Peeling north from downtown, the Rattlesnake is a heavily populated “canyon,” but the upper reaches taper off into city-owned open space and National Forest lands. There are two separate trail networks accessible off the main road. One option is to follow the road until it dead-ends in a parking lot, then hop on your bike and climb up a paved access road for about a mile. From there, singletrack peels off in all directions. Some favorites from our Missoulian bike consultant Deanna DeSon include:

  • Beginner: Fenceline is your trail. For a mellow, low-angle climb, follow Sawmill Gulch. On your way down, you’ll find mellow(ish) flowy trails.
  • Intermediate: Fenceline isn’t enough for you, huh? Head up to Snowbowl Overlook. Coming down, you’ll run into some rooted drops, but nothing too techy for a semi-experienced rider.
  • Expert: Looking for a brag (back in Bozeman, that is)? Go do the gut-wrenching Sheep Mountain loop. Note: please don’t brag to any Missoulians about it at the Kettlehouse; you’ll give them the ick if you do.

Alternatively, bike from town, picking up a separate trail network on the east side of the canyon just after Rattlesnake Drive takes a sharp right dogleg. Take your choice of climbing trails, but the classic descent is Sidewinder—a flowy, downhill trail that was just rerouted and improved two years ago.

The east Rattlesnake trails also tie into Marshall, but these well-maintained paths are better accessed from a separate parking area a few miles from the East Missoula exit on I-90. This ski hill turned bike park is a fun mix of techy trails, like Bjorn Again, to easier downhills like Hello Kitty (but peel off midway down for a sweet jump line). And while there are no chairlift rides up, there is a road for easy climbing. (See a local? Ask ’em show you the Hot Sauce shortcut to remove the road’s gut-wrenching, steep last push to the top.) While you’re enjoying the trails, be sure to give a nod to MTB Missoula, who maintains them with volunteer labor and donations from local bike fanatics.

On the other side of town, en route to Lolo, the Blue Mountain trail network provides enough options to fill an entire afternoon. Take the Blue Mountain Road turnoff from Hwy. 12, and follow it about a half-mile to the parking lot. Trails are not marked in here—it would be worth reaching out to your Missoula-local friend as a tour guide.

by the editors

A spring roundup wouldn’t be complete without some downhill riding. And for that, the Discovery Bike Park outside of Anaconda takes the cake.

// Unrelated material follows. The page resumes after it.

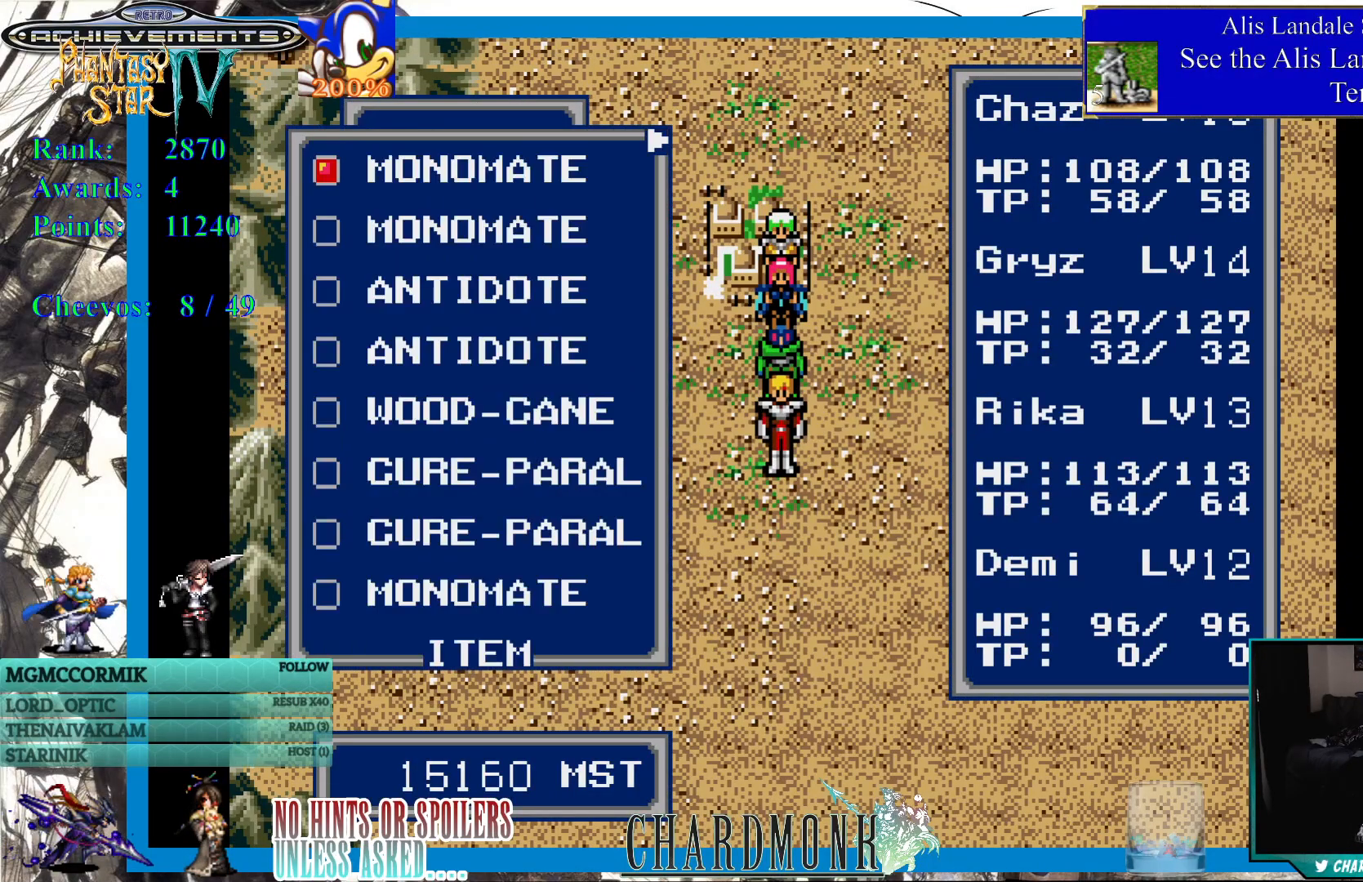
Gameplay with a controller (PlayStation layout); each line is a JSON object with the inputs held at the frame after it. "events" lists button and stick changes between this image and that frame as [ms after this image, input, new state], when the widget could be followed in between.
{"buttons": ["DPAD_RIGHT"], "left_stick": "center", "right_stick": "center", "events": [[283, "DPAD_RIGHT", "down"], [367, "DPAD_RIGHT", "up"], [450, "DPAD_RIGHT", "down"]]}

It might not have the trail numbers or elevation drop of Big Sky, but it has that small-town Montana feel, casual atmosphere, and is a little friendlier on the wallet. The bike park opens May 19, with nine trails accessible off the Silver Chief chairlift. The network is known for its mix of flowy downhill trails, playful sections, and harrowing black diamonds. There are even a handful of built-out wooden features for those seeking more airtime. As a word a caution, if you’re new to downhill riding—heck even if you’re a pro—a full-face helmet, kneepads, and elbow pads are highly recommended. These trails are built for speed and flow, and things can go south mighty quick without the right preparation or attentiveness. But regardless, whether you cruise greens or crush blacks all day, you’re sure to head back to Bozeman primed for summer and ready to explore other early-season options in the area.